Pittsburgh Football still searching for consistency as September closes

PITTSBURGH — The silence coming from the back of the bus offered Pittsburgh coach Pat Narduzzi all the proof he needed that his maddeningly inconsistent team remains fully engaged.

For now, that’s all Narduzzi can ask for. Well, that and the hope the small mistakes that piled up into a messy loss at North Carolina last Saturday will soon be erased. Or at least minimized.

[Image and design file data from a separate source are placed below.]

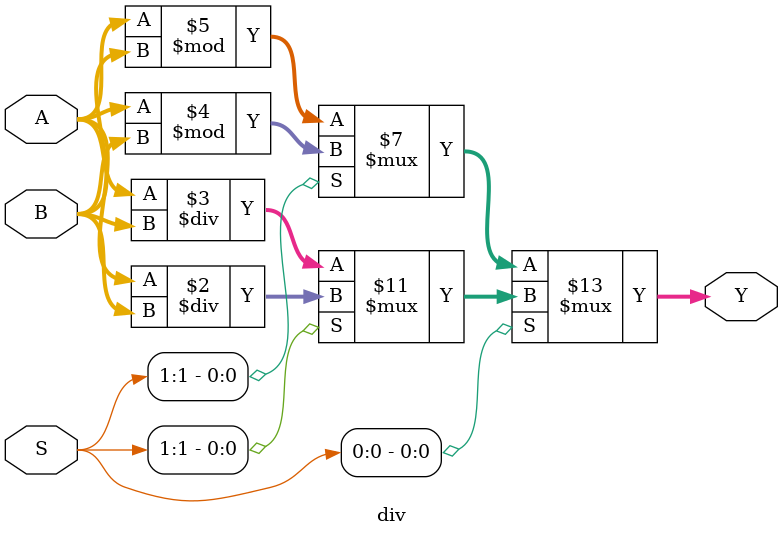
<source format=v>
module div(
	input [31:0] A,
	input [31:0] B,
	input [1:0] S,
	output reg [31:0] Y
);
	always @* begin
		if (S[0]) begin
			if (S[1]) begin
				Y <= $signed(A) / $signed(B);
			end else begin
				Y <= $unsigned(A) / $unsigned(B);
			end
		end else begin
			if (S[1]) begin
				Y <= $signed(A) % $signed(B);
			end else begin
				Y <= $unsigned(A) % $unsigned(B);
			end
		end
	end
endmodule
</source>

“I’ve been on a lot of team buses through the years where … you come out of the locker room, you jump on the bus and you’re hearing some talk in the back of the bus, and you’re kind of like as a head coach or a defensive coordinator, you’re kind of like, ‘Shut up back there,'” Narduzzi said Monday. “But you know what? I was on the offensive bus, I’m talking the entire time, just silent (elsewhere). So it hurts. And I think when it hurts, that’s when you know your guys care.”

Caring is one thing. Winning is another, something that’s proven elusive all six times the Panthers have faced the Tar Heels since Pitt entered the Atlantic Coast Conference in 2013. This one may have been the most painful. The Panthers led at halftime against a team that had won just one of its previous 13 games against Power Five conference opponents.

And then it all went away. A penalty here. A fumble there. A 38-35 loss that dropped Pitt to 2-2 heading into its most difficult stretch of the season. Three of the Panthers’ next four games are against Top 25 teams. Pitt visits No. 13 Central Florida on Saturday, then hosts surprising Syracuse followed by a visit to No. 8 Notre Dame and a meeting with No. 22 Duke.

The Panthers likely need a split to have a legitimate shot at reaching a bowl game after missing out in 2017. Not that Narduzzi wants to talk about it. It’s still September.

“Things happen during a game,” Pittsburgh head coach Pat Narduzzi said. “It is moving fast out there, and you’ve got to think fast, you’ve got to be locked in. And again, I think our kids are locked in, but you’re going to have mistakes. I’ve never been in a game where you’re not going to have mistakes. But again, one less mistake and we win the football game.”